As for Cr Rent-a-Quack, Dick Quax, he called the whole exercise “an outrageous raping of the ratepayer”. Listen, Dick. You can’t talk about rape like that. And you were on the council when it voted for the project. And you believe in business development, don’t you?
New mayor Phil Goff has distanced himself from the project, which he had no part in creating. His response is understandable but also disappointing, and he must feel like he got whacked on the back of the head when he wasn’t looking. Understandable because this is not a fight he needs to pick so early in his tenure. Disappointing because overseeing the way Auckland sells itself to the world is an important part of his job, and he can’t hide from that.
Whacked on the back of the head because it was his introduction, if he needed it, to the reality of being a mayor or council in this town. Which is this. Whenever you try to do something there will be a whole bunch of people, some of whom you thought had helped you do it, who will stand on the sidelines and just keep shouting “Bullshit!” The Herald will be conducting them.
As for the slogan itself, sadly, it’s not great. But there’s no such thing as a new city slogan that everyone will like. It does have the advantage that it invites the curious to find out why the city is popular. That’s good.
But it isn’t snappy so it won’t be memorable. And it isn’t distinctive: all good cities are desired by many. What distinctiveness it does have is buried in its origins, as the supposed translation of Tāmaki Makaurau, the Māori name for Auckland. That is disingenuous.
“Desired by many” is a new meaning for makaurau. Makau is a word for lovers, or sometimes favourites, and rau means a hundred, or more loosely, an awful lot. ATEED’s own website gives the translation as “Tāmaki desired by many lovers”, and Te Ara, the official New Zealand encyclopedia, refers both to “numerous lovers” and “a thousand lovers”.
The city of a thousand lovers is a brilliant slogan, which in its innocent form totally conjures a city the whole world would want to live in.
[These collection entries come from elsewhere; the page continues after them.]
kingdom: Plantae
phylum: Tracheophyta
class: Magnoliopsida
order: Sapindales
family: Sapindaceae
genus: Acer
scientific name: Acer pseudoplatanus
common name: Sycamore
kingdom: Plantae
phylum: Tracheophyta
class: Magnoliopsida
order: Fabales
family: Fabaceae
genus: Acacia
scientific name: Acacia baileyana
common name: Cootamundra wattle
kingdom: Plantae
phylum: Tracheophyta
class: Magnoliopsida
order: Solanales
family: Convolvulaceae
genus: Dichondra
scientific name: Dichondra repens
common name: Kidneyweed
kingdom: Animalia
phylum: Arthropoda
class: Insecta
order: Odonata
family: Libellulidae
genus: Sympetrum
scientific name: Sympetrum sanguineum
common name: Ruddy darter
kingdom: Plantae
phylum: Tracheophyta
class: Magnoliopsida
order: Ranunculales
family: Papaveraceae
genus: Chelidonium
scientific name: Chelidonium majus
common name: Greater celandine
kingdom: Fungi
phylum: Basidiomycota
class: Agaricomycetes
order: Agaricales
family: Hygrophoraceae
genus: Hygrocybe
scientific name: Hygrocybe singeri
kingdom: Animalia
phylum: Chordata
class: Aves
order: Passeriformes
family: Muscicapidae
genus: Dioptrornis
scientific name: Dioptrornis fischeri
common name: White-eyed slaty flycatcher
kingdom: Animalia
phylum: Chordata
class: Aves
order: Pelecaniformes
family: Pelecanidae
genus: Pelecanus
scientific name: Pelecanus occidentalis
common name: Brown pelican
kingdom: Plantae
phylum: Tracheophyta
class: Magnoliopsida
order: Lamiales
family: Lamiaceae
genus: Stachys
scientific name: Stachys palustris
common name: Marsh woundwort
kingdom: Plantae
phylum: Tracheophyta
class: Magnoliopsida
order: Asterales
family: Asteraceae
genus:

Alas, we are not innocents. A city defined by everyone cruising for sex? Not so good. Besides, “city of lovers” doesn’t quite have the breadth of purpose the council needs. Not to mention, there’s the small matter of our being the city whose former mayor gave lovers everywhere a very bad name.
So, basing the slogan on a Māori proverb? Good. Sanitising the proverb in translation? That’s a flawed way to build a reputation, especially as the new version is far less evocative than the real one. #Desiredbynotmanyifany
The tricky thing about developing a slogan is that you could put 100 overpaid advertising geniuses in a room for a week and they still might fail to come up with a single good idea. But a clever person might think of the perfect line in the shower tomorrow morning. Creativity, damn it, is fickle.
The fact is, though, the campaign isn’t dependent on the slogan. Auckland needs to sell itself, ATEED is the right body to lead that process, and telling a good story is a good way to do it. Back to the shower cubicle for the slogan, please, and for Christ’s sake don’t get a focus group in there with you.
But as for the project itself, let’s be having it. Because Auckland, we know we need to compete and we’re down here at the bottom of the Pacific but we’re not really, are we? Because aren’t we going to become the leading edge?